Signing Shaun posters when I walk in (“I’m going to draw a knob on this one,” Frost says), they retire to the aforementioned comfy-looking sofa.

“Zombies are shit,” says Pegg, “in that they’re not fast, but they’re scary because they’re like the nightmares where you can’t run away. Even though zombies are slow, you can sprint all you like but they’ll still catch you.”

Pegg and Frost like zombies a lot.

“We used to plan what we’d do if there was a zombie attack,” Frost tells me. “We decided we’d flee to the Isle of Wight, but every day we’d have to go on patrol because the zombies could enter the water at Portsmouth and walk along the sea bed and then stumble up onto the beach.”

For such rabid zombie fans, it was inevitable that a film like Shaun would come about. Inspired by an episode of Spaced – the surreal sitcom that earned both guys a cult following – in which Pegg’s character, Tim the slacker cartoonist, hallucinated that the zombies from the Resident Evil video game were real.

Pegg says: “Edgar [Wright, director] had so much fun with those zombies that we decided to make a feature film.”

How important was Edgar to the film?

“In many ways he is the project,” Pegg says. “I always said…”

“The owl is the pussycat?” Frost offers.

“The owl is the pussycat.” Pegg nods. “Smokey is the Bandit. I always said Edgar was the third writer on Spaced – he provided the visual side and that’s true of Shaun. Plus, we wrote it together.”

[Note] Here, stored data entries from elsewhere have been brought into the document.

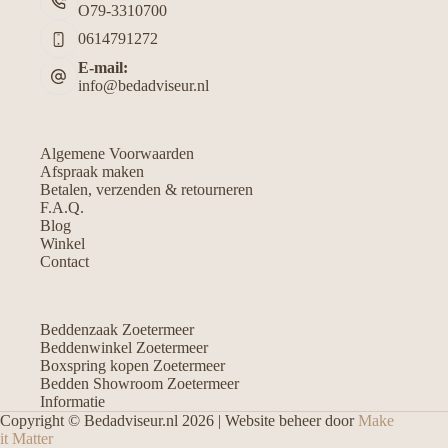
O79-3310700
0614791272
E-mail:
info@bedadviseur.nl
Algemene Voorwaarden
Afspraak maken
Betalen, verzenden & retourneren
F.A.Q.
Blog
Winkel
Contact
Beddenzaak Zoetermeer
Beddenwinkel Zoetermeer
Boxspring kopen Zoetermeer
Bedden Showroom Zoetermeer
Informatie
Copyright © Bedadviseur.nl 2026 | Website beheer door
Make
it Matter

Pegg plays the titular hero, a regular bloke who finds his girlfriend trouble further complicated by a zombie plague. Accompanying him in his battle against the undead is Ed, a lardy Xbox addict played by Frost. Obviously not based on Frost himself in any way – how did he get into character?

“I’m a great believer in the Method,” Frost says in thespy tones. “First, I shaved a hole in my hair because I thought it would be funny for Ed to have this bald patch in his hair – like he’d been jackassed at a party. And [he grins, proudly] I shaved off my pubes. So instead of just acting itchy I’d actually be really itchy all the time”

Pegg shakes his head, pityingly. “He’s still shaved.”

“Yeah,”‘ Frost confirms. “I shave it once a week. I like the feel.”

He looks down at my tape recorder.

“Oh,” he says. “Bugger.”

This interview first appeared in City Life Magazine in 2004.